Performance improvement?
Hello.
We are users of pathspec in some other project. I have a performance question.
For a long list of rules (dozens) matches large amount of files (hundreds of thousands) the match_file takes a long time. Is there any method to improve its performance?
For example, using a big regex instead of multiple small ones.
Can you provide an example of how you're specifically performing the matches? About how long is a long time? Is it on the order of minutes, hours, or days? This will help me look into the performance issue.

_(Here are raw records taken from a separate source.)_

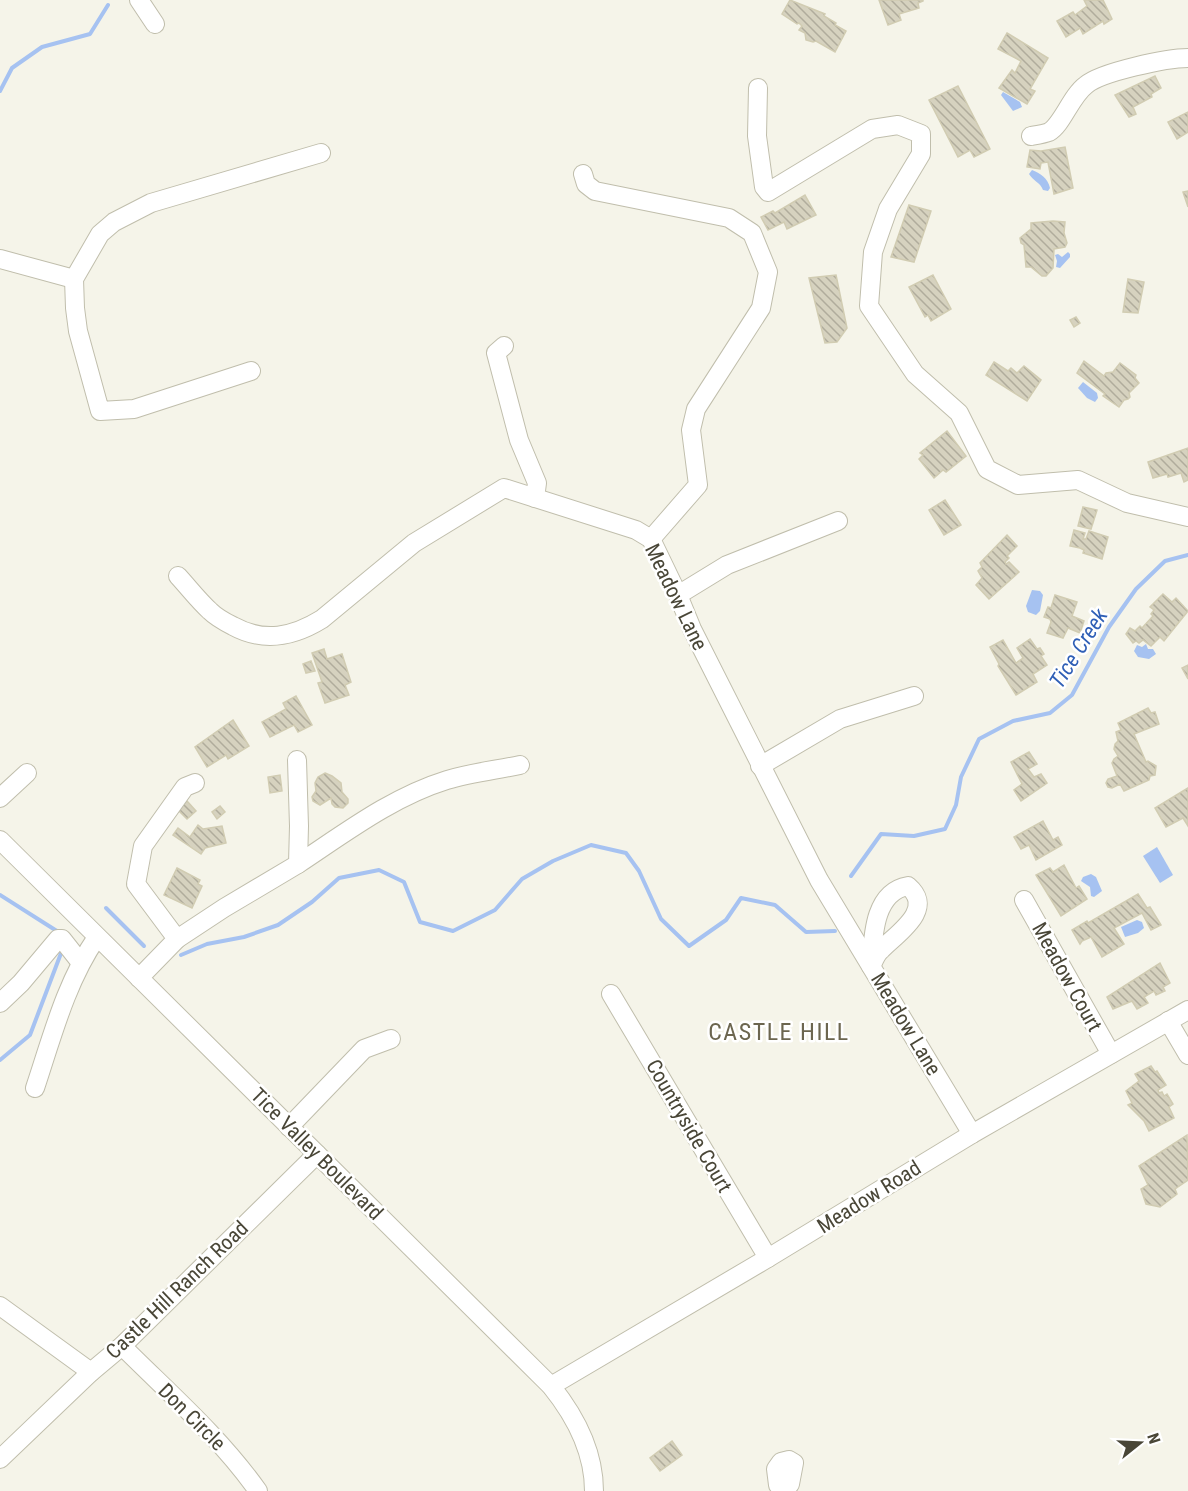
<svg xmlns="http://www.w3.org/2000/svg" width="1188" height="1491" viewBox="0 0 1188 1491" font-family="'Roboto Condensed',sans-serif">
  <defs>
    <pattern id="building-back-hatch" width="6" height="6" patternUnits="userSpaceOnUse" patternTransform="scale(1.5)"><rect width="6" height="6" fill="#d6d2bf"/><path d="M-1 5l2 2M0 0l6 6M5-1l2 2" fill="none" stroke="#b0ac9c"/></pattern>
  </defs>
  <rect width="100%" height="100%" fill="#f5f4e9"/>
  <g fill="#a6c2f1">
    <path d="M1003 92 1020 102 1022 107 1013 111 1001 95Z"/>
    <path d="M1032 170C1040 173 1048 178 1050 188L1048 191 1043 190C1040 182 1033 181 1029 174Z"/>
    <path d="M1068 252 1070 254V257L1060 268 1056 267 1057 261 1055 255 1058 254 1062 257Z"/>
    <path d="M1083 382 1097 393 1098 398 1095 402 1087 398 1078 388Z"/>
    <path d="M1032 590 1040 591 1043 595 1040 611 1036 615 1028 612 1026 606Z"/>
    <path d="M1146 644 1148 649H1153L1156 654 1149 659 1138 657 1134 651 1137 645 1142 647Z"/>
    <path d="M1157 847 1173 875 1160 883 1143 856Z"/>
    <path d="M1091 874 1096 877 1102 891 1094 897 1091 896 1090 887 1081 881 1083 877Z"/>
    <path d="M1137 920 1142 922 1144 928 1138 933 1125 937 1121 927Z"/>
  </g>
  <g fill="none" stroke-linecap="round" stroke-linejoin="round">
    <g stroke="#a6c2f1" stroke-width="4">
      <path d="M0 91 12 68 42 47 90 34 108 5"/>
      <path d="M851 876 881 834 914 836 945 829 956 805 961 777 979 739 1013 721 1050 713 1072 695 1109 627 1136 589 1165 561 1188 555"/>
      <path d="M0 895 60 933"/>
      <path d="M106 908 144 946"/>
      <path d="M181 955 207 944 244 937 278 925 312 902 339 878 379 870 404 882 420 922 453 931 495 910 522 879 553 861 591 845 626 853 639 871 661 919 689 946 726 920 741 898 775 905 806 932 835 931"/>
      <path d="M0 1060 30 1035 63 948"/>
    </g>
  </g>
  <g fill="url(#building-back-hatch)" stroke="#d1ccb2" stroke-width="1.5">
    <path d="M790 0 825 14 824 16 836 23 835 25 846 31 835 52 816 41 813 42 806 40 805 33 799 30 802 26 799 23 797 24 782 14Z"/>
    <path d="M879 0H923V1L918 3 919 8 899 14 901 20 888 25Z"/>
    <path d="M1084 0H1103L1112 19 1104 24 1103 21 1083 34 1080 28 1066 37 1057 21 1073 12 1075 15 1087 6Z"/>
    <path d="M1007 33 1048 58 1030 89 1035 91 1027 104 999 88 1012 70 1015 73 1021 61 998 49Z"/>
    <path d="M1155 76 1161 88 1151 94 1152 97 1133 107 1136 114 1129 117 1115 95Z"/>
    <path d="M958 86 990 149 974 157 970 150 958 157 929 100Z"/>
    <path d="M1188 112V132L1177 139 1168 122Z"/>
    <path d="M1065 147 1073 188 1054 194 1048 162 1041 163 1040 169 1027 167 1030 150 1041 151Z"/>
    <path d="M1188 191V207L1183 192Z"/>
    <path d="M805 195 816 215 787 229 784 222 768 230 761 217 773 211 775 213Z"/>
    <path d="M909 205 931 211 914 262 891 257Z"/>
    <path d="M1053 221 1065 222 1064 233 1067 243 1065 247 1054 249 1053 268 1046 276H1042L1031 267H1026L1024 245 1021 243 1020 238 1031 229V223Z"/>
    <path d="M836 275 847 328 837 342 825 343 809 278Z"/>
    <path d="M933 275 951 309 931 321 928 315 925 317 909 287Z"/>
    <path d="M1128 279 1144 282 1138 313 1123 312Z"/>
    <path d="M1076 317 1080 323 1074 327 1070 320Z"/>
    <path d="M1084 361 1104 376 1106 373 1113 372 1120 363 1136 375 1135 378 1139 383 1129 393 1130 397 1128 399 1124 400 1119 407 1103 396 1105 394 1077 373Z"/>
    <path d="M994 362 1008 371 1011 368 1017 373 1024 366 1041 380 1027 401 986 375Z"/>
    <path d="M947 431 966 456 946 472 943 470 934 478 919 459 923 455 920 453Z"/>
    <path d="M1188 448V480L1184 482 1181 473 1168 477 1167 474 1153 478 1148 462Z"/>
    <path d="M945 500 961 525 944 535 929 510Z"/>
    <path d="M1083 507 1097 510 1091 529 1078 526Z"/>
    <path d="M1074 530 1085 533 1083 539H1086L1089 531 1108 537 1102 559 1083 553 1084 550 1080 548 1070 546Z"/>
    <path d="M1007 535 1017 546 1007 556 1009 558 1005 562 1006 564 1009 562 1019 572 989 599 976 585 982 578 978 571 982 567 980 563Z"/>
    <path d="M1163 594 1172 602 1176 598 1188 611 1164 641 1160 637 1151 646 1143 640 1139 643 1136 641 1133 643 1126 634 1130 628 1135 631 1140 626 1142 628 1153 616 1151 614 1154 610 1150 607Z"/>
    <path d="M1055 595 1077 602 1072 616 1084 621 1080 633 1068 628 1063 638 1047 633 1051 622 1050 619 1044 617 1048 607 1051 608Z"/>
    <path d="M1030 639 1037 649 1040 648 1044 654 1041 656 1047 665 1033 674 1037 682 1016 695 998 666 999 664 990 647 1003 640 1016 663 1023 658 1017 648Z"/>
    <path d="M324 649 327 659 342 654 351 682 345 685 349 695 325 703 318 683 322 682 312 653Z"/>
    <path d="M311 661 315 671 306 673 303 664Z"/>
    <path d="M1188 665V679L1182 668Z"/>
    <path d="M296 696 312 725 298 732 294 725 270 737 262 722 286 709 283 703Z"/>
    <path d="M1148 708 1151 713 1155 712 1159 724 1134 734 1146 762 1148 761 1156 766 1155 775 1150 776 1149 780 1124 791 1120 784 1112 788 1108 787 1106 783 1108 779 1117 776 1112 763 1114 759 1118 756 1114 749 1115 744 1118 741 1116 732 1121 730 1118 723Z"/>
    <path d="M233 720 249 746 228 759 226 755 207 767 195 747Z"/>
    <path d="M1029 752 1037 764 1028 769 1034 777 1041 774 1047 783 1021 801 1014 790 1022 784 1011 762Z"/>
    <path d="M325 773 332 776 341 783 342 792 348 799V803L343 808 335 807 332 804 331 798 320 805 313 801 312 797 316 791 315 783 318 777Z"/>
    <path d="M280 775 282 791 270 793 268 777Z"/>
    <path d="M1188 788V826L1183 818 1166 827 1155 808Z"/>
    <path d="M187 801 196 811 187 819 178 810Z"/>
    <path d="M220 806 225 812 217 819 212 812Z"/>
    <path d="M1043 821 1053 840 1058 837 1062 845 1036 860 1029 845 1021 849 1014 837Z"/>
    <path d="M198 825 203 829 222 826 226 843 205 848 201 854 173 835 178 828 190 837Z"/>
    <path d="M1064 865 1076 888 1079 886 1087 899 1061 916 1036 875 1050 868 1053 872Z"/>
    <path d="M177 868 200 880 198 884 202 886 192 908 164 895Z"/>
    <path d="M1138 894 1147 908 1150 907 1161 925 1151 930 1142 913 1114 928 1124 944 1102 957 1091 937 1082 941 1080 944 1072 930 1087 921 1088 923Z"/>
    <path d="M1160 963 1170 983 1163 987 1165 991 1156 995 1154 991 1144 997 1148 1003 1137 1009 1132 1001 1113 1009 1107 997Z"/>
    <path d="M1151 1066 1155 1072 1157 1071 1166 1085 1158 1090 1159 1093 1162 1092 1164 1096 1167 1094 1173 1104 1169 1107 1174 1118 1149 1131 1144 1121 1128 1105 1132 1103 1126 1091 1139 1081 1135 1074Z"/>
    <path d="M1187 1135 1188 1180 1175 1189 1177 1194 1160 1207 1146 1204 1141 1189 1148 1185 1139 1166Z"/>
    <path d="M672 1441 682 1455 660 1471 650 1458Z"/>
  </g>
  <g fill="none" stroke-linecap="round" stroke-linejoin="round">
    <defs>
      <g id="minor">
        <path d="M139 0 155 24"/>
        <path d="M758 88 757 136 764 187 768 192 872 129 898 125 921 134V154L888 209 873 252 869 306 915 374 959 413 987 469 1018 485 1078 480 1127 503 1188 517"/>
        <path d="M1031 136C1037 135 1044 134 1049 132 1062 125 1071 96 1086 85 1101 72 1167 58 1188 58"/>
        <path d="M583 174 586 184 595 191 729 218 752 233 768 272 761 308 696 409 691 430 698 485 651 539"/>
        <path d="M0 259 74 279"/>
        <path d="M504 346 496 353 519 440 537 483 535 498"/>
        <path d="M251 371 134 409 100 411 78 331 75 308 74 279 100 234 114 222 151 203 321 153"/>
        <path d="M178 576C189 588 198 600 210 611 216 617 225 622 233 626 264 643 293 637 322 619L414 543 504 488 636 530 651 539 678 595 692 629 819 880 972 1134"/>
        <path d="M678 595 727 565 838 521"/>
        <path d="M760 766 840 719 914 696"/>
        <path d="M0 798 27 773"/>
        <path d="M0 840 551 1386C576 1417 594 1451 594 1491"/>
        <path d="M298 864C345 833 392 797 447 780 470 773 496 770 520 765"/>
        <path d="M908 886C936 910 896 934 881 950 876 954 874 961 871 966 873 939 873 892 908 886Z"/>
        <path d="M1024 900 1111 1054"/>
        <path d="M177 939 224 908 298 864 299 826 297 760"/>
        <path d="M139 978 177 939 136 884 143 846 185 787 195 783"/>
        <path d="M611 994 768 1258"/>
        <path d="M0 1003 21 983 58 939H62L81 963"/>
        <path d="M1168 1021 1188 1055"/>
        <path d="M35 1088C52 1037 66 982 97 937"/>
        <path d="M289 1127 364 1049 391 1039"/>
        <path d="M0 1306 91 1372 122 1346 317 1154"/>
        <path d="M122 1346C169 1393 220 1437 258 1491"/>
        <path d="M551 1386 768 1258 972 1134 1188 1010"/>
        <path d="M0 1459 91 1372"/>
        <path d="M785 1490 790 1484 794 1463 789 1460 781 1462 776 1469 778 1485 785 1491"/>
      </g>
    </defs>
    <use href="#minor" stroke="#c0beac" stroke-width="20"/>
    <use href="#minor" stroke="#fff" stroke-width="18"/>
  </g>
  <g text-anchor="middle" stroke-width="5" stroke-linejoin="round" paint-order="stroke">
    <g font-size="21" fill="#494637" stroke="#fff">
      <text transform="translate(676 597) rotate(64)" y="7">Meadow Lane</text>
      <text transform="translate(1067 977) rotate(61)" y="7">Meadow Court</text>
      <text transform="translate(906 1024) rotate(59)" y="7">Meadow Lane</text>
      <text transform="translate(689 1126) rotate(60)" y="7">Countryside Court</text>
      <text transform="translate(317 1154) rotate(45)" y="7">Tice Valley Boulevard</text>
      <text transform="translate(869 1197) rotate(-32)" y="7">Meadow Road</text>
      <text transform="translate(177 1290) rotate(-44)" y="7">Castle Hill Ranch Road</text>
      <text transform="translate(192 1417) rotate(45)" y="7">Don Circle</text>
    </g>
    <g font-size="22" font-style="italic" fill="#2f5fb6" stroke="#fff">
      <text transform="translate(1078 648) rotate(-58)" y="8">Tice Creek</text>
    </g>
    <g font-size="24" letter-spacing="1.5" fill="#6c664f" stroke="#fff">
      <text x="779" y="1040">CASTLE HILL</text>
    </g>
  </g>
  <g transform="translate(1140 1443) rotate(72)" stroke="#ffffff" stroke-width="4.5" paint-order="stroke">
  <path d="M0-4.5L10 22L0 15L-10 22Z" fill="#494637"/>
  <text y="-9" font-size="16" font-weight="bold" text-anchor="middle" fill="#494637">N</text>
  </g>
</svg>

For example, It would take 20μs for each file. And 2 seconds for 100k file. And if we use big regex and use if expression to skip the normalization in the UNIX system. It could be 100ms (maybe several hundred for Windows users). This could give great help to user experience in the interactive tools relied on path specification.
I checked pathspec against gitignorefile on this branch https://github.com/excitoon/3/tree/pathspec . On big project (16188 directories, 204718 files) it is still faster:
real 0m43.853s
vs
real 0m25.885s
I'll check if I can fix it.
I made it to:
real 0m28.939s
so far. Thing is, gitignorefile's results are more precise, and if I could afford wrong results, it would be much more fast.
I got slightly better RE for a start of pattern: (?:^|.+/) instead of ^(?:.+/)?. @cpburnz check that out
Is it worth adding an actual benchmark with e.g. pytest-benchmark or asv?
Of course it is
On Fri, Sep 2, 2022, 7:20 PM Nicholas Bollweg @.***> wrote:
Is it worth adding an actual benchmark with e.g. pytest-benchmark https://pypi.org/project/pytest-benchmark/ or asv https://asv.readthedocs.io/en/stable/?
— Reply to this email directly, view it on GitHub https://github.com/cpburnz/python-pathspec/issues/38#issuecomment-1235688297, or unsubscribe https://github.com/notifications/unsubscribe-auth/AARGSB5QNTB6GVKOFGFC5O3V4ISMXANCNFSM4NPDKCWA . You are receiving this because you commented.Message ID: @.***>
It would be great if there was a way to combine multiple patterns from different lines into larger regexes automatically.
It would be great if there was a way to combine multiple patterns from different lines into larger regexes automatically.
👀 It is possible, from my experimentation:
- for multiple normal lines, I can just or them together:
pattern1|pattern2 - for negation lines, I can do this
(?!negation_regex)(?:previous_regex).
then you end up with one long pattern like (?!negation5)(?:(?!negation3)(?:pattern1|pattern2)|pattern4)
But I have a completely different implementation so idk how hard that would be for this project.
I actually have 2 patterns: one that's used if the path is a directory, and one that's used if the path doesn't exist or is a file. That lets me flatten all the patterns into one. But since checking if it's a dir is comparatively slow, I also have a setting to not check and assume everything passed in is a file such that foo/ matches foo/bar but not foo even when foo is a folder.
I'm still working on fixing #74
for multiple normal lines, I can just or them together: pattern1|pattern2 for negation lines, I can do this (?!negation_regex)(?:previous_regex).
I only used method 1 in another project and get a significant performance improvement.
Method 2 is something I didn't think of. In my case, I split the pattern into several groups, only the same type of pattern can be joined together.